MicroFrame is a lightweight educational data manipulation library designed to provide a pandas-like interface for students learning to work with real-world data. It is optimized for toy datasets and aims to introduce users to data analysis concepts without the overhead of pandas.
- Efficient CSV Reading: Quickly and easily read CSV files to create MicroFrame objects, optimized for educational purposes and smaller datasets.
- Data Type Handling: Advanced data type inference and explicit type setting offer both convenience and control over the structure of your data.
- Flexible MicroFrame Objects: Utilize MicroFrame objects that mimic pandas DataFrame for intuitive data manipulation and analysis.
- Clear Tabular Display: Use MicroFrame’s printing capabilities to generate well-formatted tabular representations of your data, making it easier to interpret and present.
- Robust Data Manipulation: Perform a variety of data manipulation tasks with methods similar to pandas, such as filtering, column dtype modification and summarizing data.
- Advanced Indexing: Access data efficiently with advanced indexing options, using the
iloc
method similar to pandas iloc method. - Data Conversion Tools: Seamlessly convert your MicroFrame objects to other formats, including NumPy arrays, with the
to_numpy
method for further numerical computation. - User-Friendly API: Experience a user-friendly API that mirrors pandas to facilitate the transition from educational projects to real-world data analysis.
Install MicroFrame using pip:
pip install microframe
Import MicroFrame and load a dataset:
import microframe as mf
# Read a CSV file into a MicroFrame object
mframe = mf.read_csv("path_to_your_csv_file.csv")
# Alternatively, create a MicroFrame object manually
data = [[1, "a"], [2, "b"], [3, "c"]]
dtypes = ["int32", "U1"]
columns = ["num", "char"]
mframe = mf.MicroFrame(data, dtypes, columns)
mframe.head() # Display first 5 rows
# Extract data as numpy array
mframe_slice = mframe.iloc[:, 0] # returns all rows, but just col 0
numpy_array = mframe_slice.to_numpy() # returns mframe_slice as a numpy array
MicroFrame simplifies the process of data analysis.

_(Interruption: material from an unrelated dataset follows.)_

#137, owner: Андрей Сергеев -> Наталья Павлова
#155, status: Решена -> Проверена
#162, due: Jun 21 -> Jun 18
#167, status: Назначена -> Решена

Here are some basic operations:
import microframe as mf
mframe = mf.read_csv("path_to_your_csv_file.csv")
import microframe as mf
data = [[1, "a"], [2, "b"], [3, "c"]]
dtypes = ["int32", "U1"]
columns = ["num", "char"]
mframe = mf.MicroFrame(data, dtypes, columns)
MicroFrame provides several methods to manipulate your data:
mframe.rename({"num": "number", "char": "character"})
mframe.change_dtypes({"number": "float64", "character": "U10"})
data = [[1, "a"], [2, "b"], [3, "c"]]
dtypes = ["int32", "U1"]
columns = ["num", "char"]
mframe = mf.MicroFrame(data, dtypes, columns)
first_col = mframe["num"] # Access just num column
first_row = mframe.iloc[0]
The iloc
indexer allows for integer-location based indexing:
first_row = mframe.iloc[0]
first_two_rows = mframe.iloc[:2]
cell_value = mframe.iloc[2, 1]
mframe.iloc[2, 1] = "Test"
subset = mframe.iloc[:2, :2]
Similar to pandas, you can display parts of your dataset:
mframe.head(2)
mframe.tail(2)
For times when you need to work with a NumPy array, MicroFrame provides the to_numpy
method:
# Convert the MicroFrame to a 2D NumPy array
numpy_array = mframe.to_numpy()
This method will convert the structured data within the MicroFrame to a regular 2D NumPy array.
For scenarios where you need to perform NumPy operations on a subset of your data, you can chain the iloc
indexer with the to_numpy
method:
# Select the first two rows using iloc and convert them to a NumPy array
numpy_subset = mframe.iloc[:, 1:5].to_numpy()
pip install "microframe[dev]"
python -m pytest tests
For full documentation, visit our MicroFrame Documentation. Here, you will find detailed information on all the functionalities that MicroFrame offers.
MicroFrame is released under the MIT License. Feel free to use it in your projects, and we'd love to hear about what you build!